The virus is a software product and it does not get to the site by air. The virus is brought to the site after the hacking or the owner (administrator) of the site enters a virus with extensions and system templates. Lets consider the 6 main points of “entry” of viruses on the site.
1. Hacking server hosting provider
Any service hosting provider is, in fact, a large computer that is also exposed to attacks and infections. Unfortunately, if your sites are located on a service that has been or is being attacked, you can react to this situation only sequentially, that is, to eliminate the consequences of hacking or attacking.
Protection against hacking of the hosting provider’s service can only be preventative.
Choosing a hosting provider, choose only trusted and top-end services. Note whether the hosting provider is using its data center or rents it. In a reviews of the hosting provider pay attention to the statistics of its downtime and unavailability of sites.

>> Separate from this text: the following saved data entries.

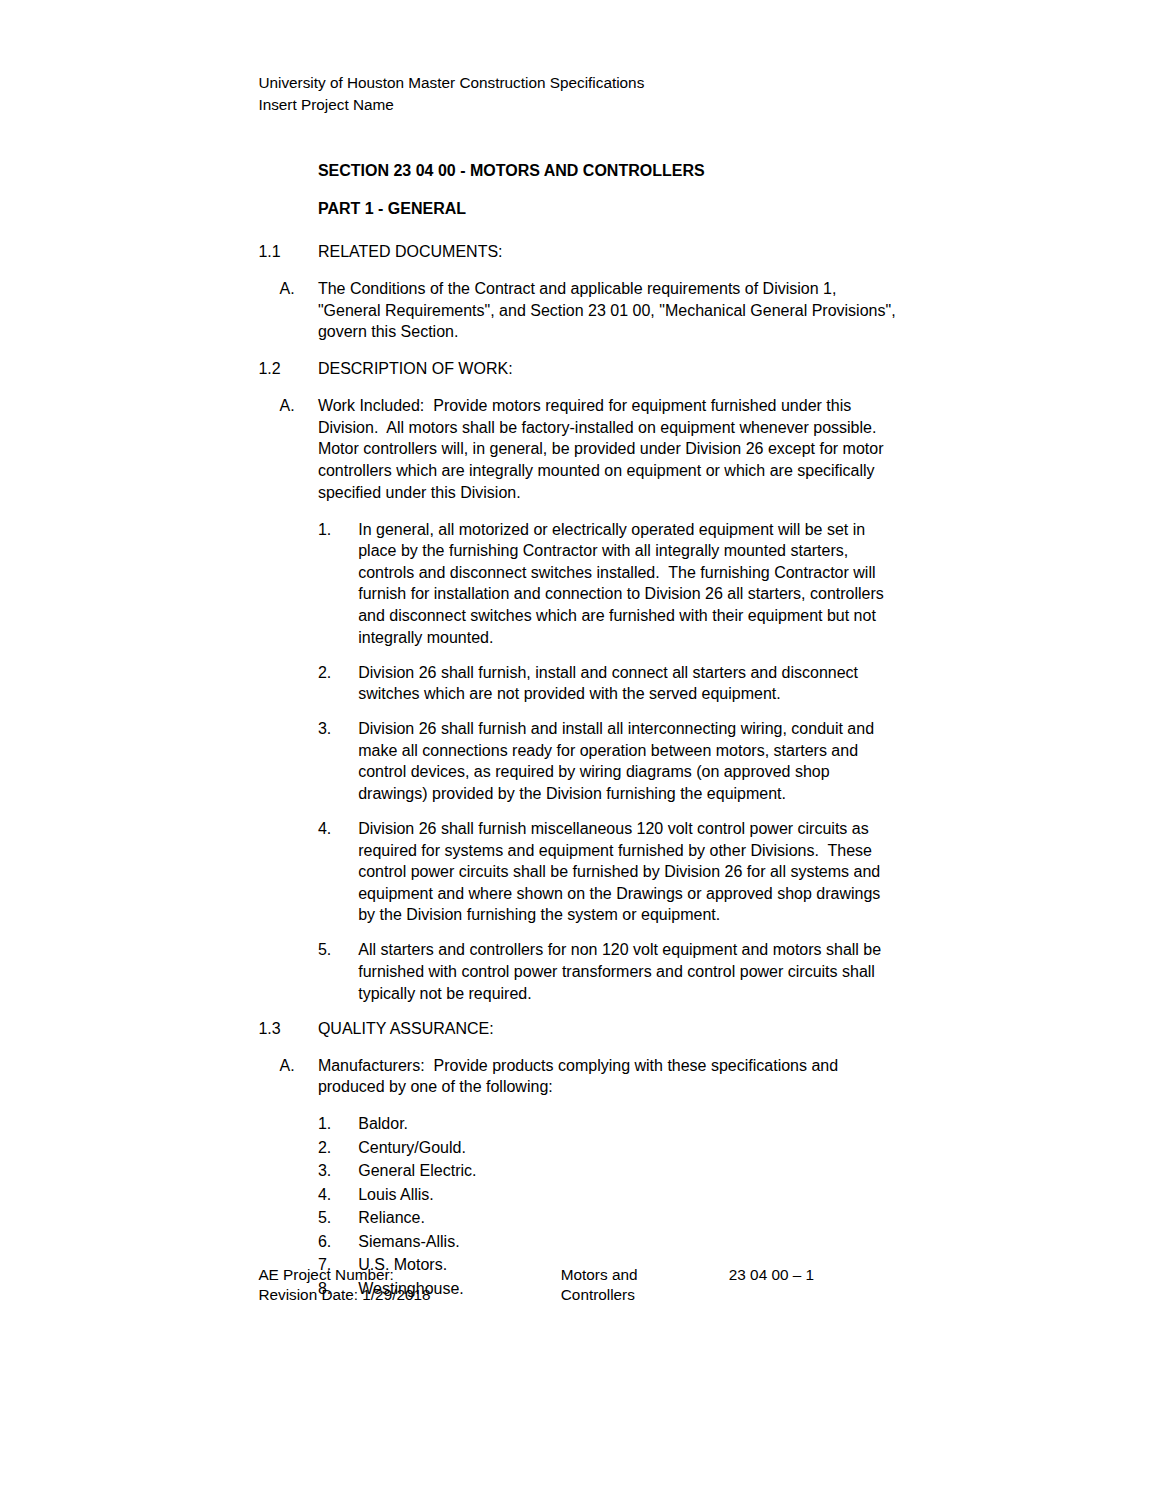University of Houston Master Construction Specifications
Insert Project Name
SECTION 23 04 00 - MOTORS AND CONTROLLERS
PART 1 - GENERAL
1.1
RELATED DOCUMENTS:
A.
The Conditions of the Contract and applicable requirements of Division 1, "General Requirements", and Section 23 01 00, "Mechanical General Provisions", govern this Section.
1.2
DESCRIPTION OF WORK:
A.
Work Included: Provide motors required for equipment furnished under this Division. All motors shall be factory-installed on equipment whenever possible. Motor controllers will, in general, be provided under Division 26 except for motor controllers which are integrally mounted on equipment or which are specifically specified under this Division.
1.
In general, all motorized or electrically operated equipment will be set in place by the furnishing Contractor with all integrally mounted starters, controls and disconnect switches installed. The furnishing Contractor will furnish for installation and connection to Division 26 all starters, controllers and disconnect switches which are furnished with their equipment but not integrally mounted.
2.
Division 26 shall furnish, install and connect all starters and disconnect switches which are not provided with the served equipment.
3.
Division 26 shall furnish and install all interconnecting wiring, conduit and make all connections ready for operation between motors, starters and control devices, as required by wiring diagrams (on approved shop drawings) provided by the Division furnishing the equipment.
4.
Division 26 shall furnish miscellaneous 120 volt control power circuits as required for systems and equipment furnished by other Divisions. These control power circuits shall be furnished by Division 26 for all systems and equipment and where shown on the Drawings or approved shop drawings by the Division furnishing the system or equipment.
5.
All starters and controllers for non 120 volt equipment and motors shall be furnished with control power transformers and control power circuits shall typically not be required.
1.3
QUALITY ASSURANCE:
A.
Manufacturers: Provide products complying with these specifications and produced by one of the following:
1.
Baldor.
2.
Century/Gould.
3.
General Electric.
4.
Louis Allis.
5.
Reliance.
6.
Siemans-Allis.
7.
U.S. Motors.
8.
Westinghouse.
AE Project Number:
Revision Date: 1/29/2018
Motors and Controllers
23 04 00 – 1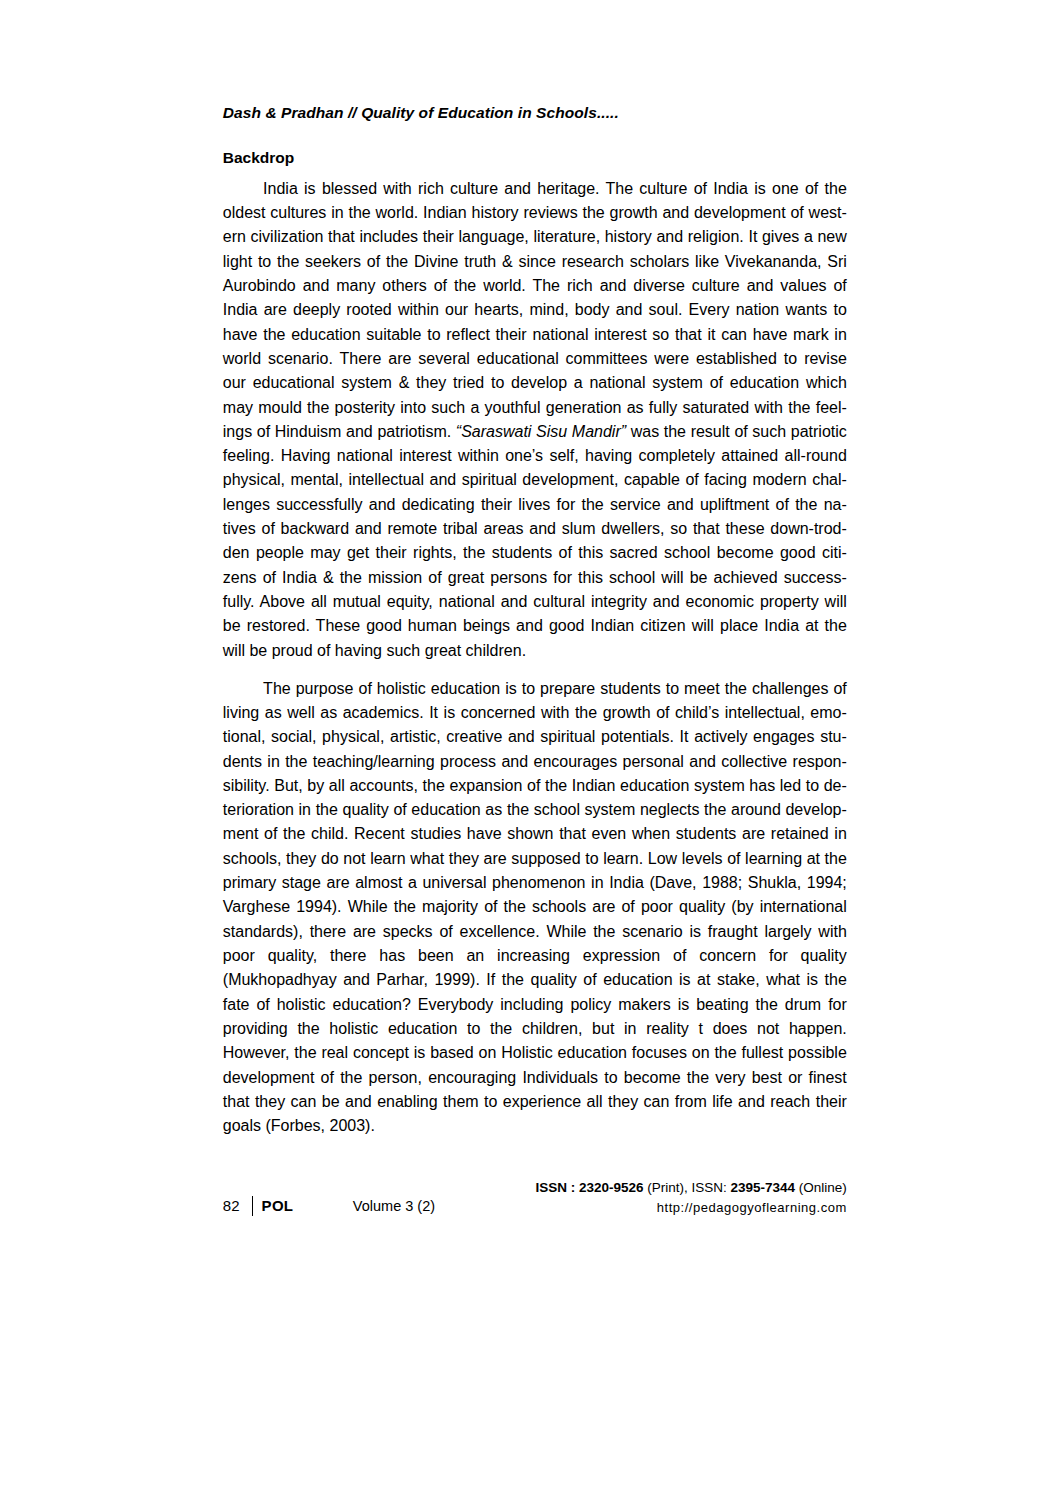Dash & Pradhan // Quality of Education in Schools.....
Backdrop
India is blessed with rich culture and heritage. The culture of India is one of the oldest cultures in the world. Indian history reviews the growth and development of western civilization that includes their language, literature, history and religion. It gives a new light to the seekers of the Divine truth & since research scholars like Vivekananda, Sri Aurobindo and many others of the world. The rich and diverse culture and values of India are deeply rooted within our hearts, mind, body and soul. Every nation wants to have the education suitable to reflect their national interest so that it can have mark in world scenario. There are several educational committees were established to revise our educational system & they tried to develop a national system of education which may mould the posterity into such a youthful generation as fully saturated with the feelings of Hinduism and patriotism. “Saraswati Sisu Mandir” was the result of such patriotic feeling. Having national interest within one’s self, having completely attained all-round physical, mental, intellectual and spiritual development, capable of facing modern challenges successfully and dedicating their lives for the service and upliftment of the natives of backward and remote tribal areas and slum dwellers, so that these down-trodden people may get their rights, the students of this sacred school become good citizens of India & the mission of great persons for this school will be achieved successfully. Above all mutual equity, national and cultural integrity and economic property will be restored. These good human beings and good Indian citizen will place India at the will be proud of having such great children.
The purpose of holistic education is to prepare students to meet the challenges of living as well as academics. It is concerned with the growth of child’s intellectual, emotional, social, physical, artistic, creative and spiritual potentials. It actively engages students in the teaching/learning process and encourages personal and collective responsibility. But, by all accounts, the expansion of the Indian education system has led to deterioration in the quality of education as the school system neglects the around development of the child. Recent studies have shown that even when students are retained in schools, they do not learn what they are supposed to learn. Low levels of learning at the primary stage are almost a universal phenomenon in India (Dave, 1988; Shukla, 1994; Varghese 1994). While the majority of the schools are of poor quality (by international standards), there are specks of excellence. While the scenario is fraught largely with poor quality, there has been an increasing expression of concern for quality (Mukhopadhyay and Parhar, 1999). If the quality of education is at stake, what is the fate of holistic education? Everybody including policy makers is beating the drum for providing the holistic education to the children, but in reality t does not happen. However, the real concept is based on Holistic education focuses on the fullest possible development of the person, encouraging Individuals to become the very best or finest that they can be and enabling them to experience all they can from life and reach their goals (Forbes, 2003).
82 POL Volume 3 (2)
ISSN : 2320-9526 (Print), ISSN: 2395-7344 (Online)
http://pedagogyoflearning.com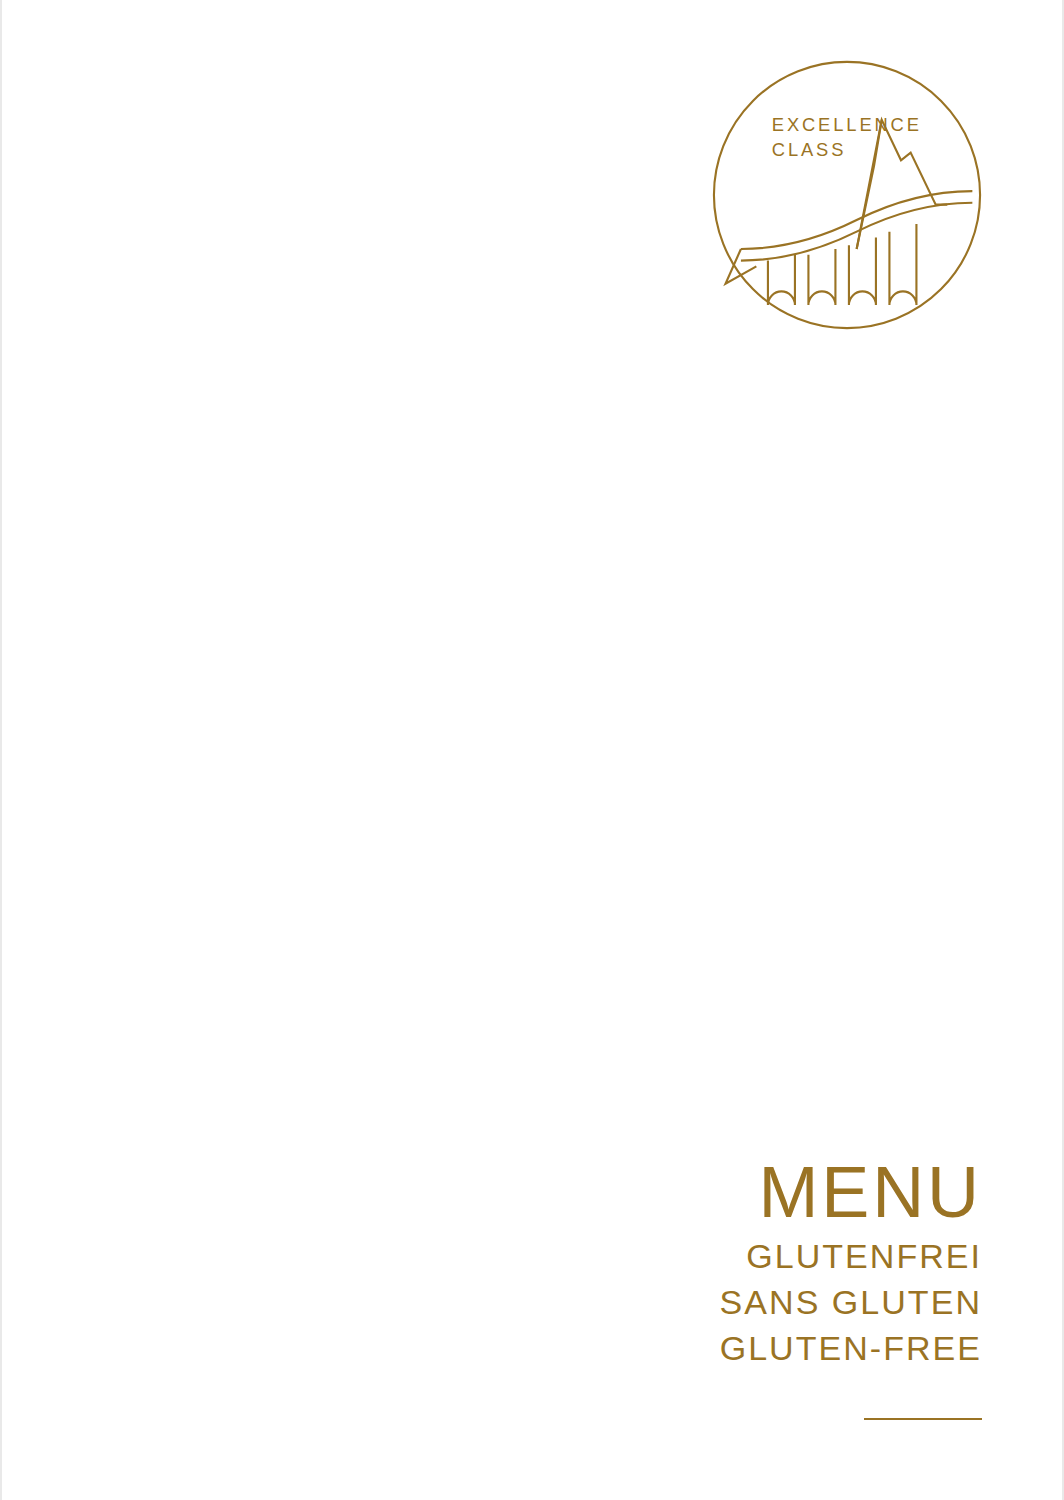Excellence Class EXCELLENCE CLASS
MENU
GLUTENFREI
SANS GLUTEN
GLUTEN-FREE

The “defenders” of sites have the first “golden” rule: for each domain (site), you need to create a separate user account. It practically doesn’t work out for Shared Hosting (hosting, where under the same account, you are allowed to create 2-20 sites), but it is quite feasible on VDS-servers. Such separation of sites by accounts, isolates sites from each other and when one site is infected, excludes a similar infection of other sites of the account.
2. Hacking the site through “holes”, the vulnerability of CMS
Any content management system (CMS) eventually becomes vulnerable. Not an exception and CMS Joomla. That is why it’s important for Joomla Security to monitor the system updates and periodically update it with new security releases.
3. Hacking CMS Joomla
Methods hacking CMS are as follows:
– Hacking Web site and download shells and backdoors through various forms of downloads: photos, media files, and other files;
– Introduction of malicious code through spam mailing or through SQL injection;
– Theft of site administrator data (SQL injections, XSS attacks, bruteforce);
– Website infection through third-party extensions and templates;
– Downloading extensions and templates from blogs and Webmasters’ sites, even the most famous ones, is the direct way to possible infection of the site. Sometimes, such a chain-loading extension, from user to user, leads to massive infection;
– Not recommended and all kinds of “torrent” trackers, offering a free download of a paid extension or template.
4. Hacking the Joomla site with a brute force attack
Bruteforce attack is the selection of the name and password of the site administrator. This loophole is closed by complex administrator passwords and changing the administrator’s name from the “admin” to another one.
5. Website hijacking FTP interception
Working with the site impossible to manage without access to an FTP site directory. FTP protocol is quite accessible and it would be strange if the attackers did not try to use this loophole. To protect yourself from this loophole, you need to use the SFTP protocol, create a separate FTP account for each site and not to store passwords in the FTP client.
6. Unprofessionalism of hired freelancers
If you do not deal with the site by yourself and hire freelancers to change design or other work, it is possible a virus code infection.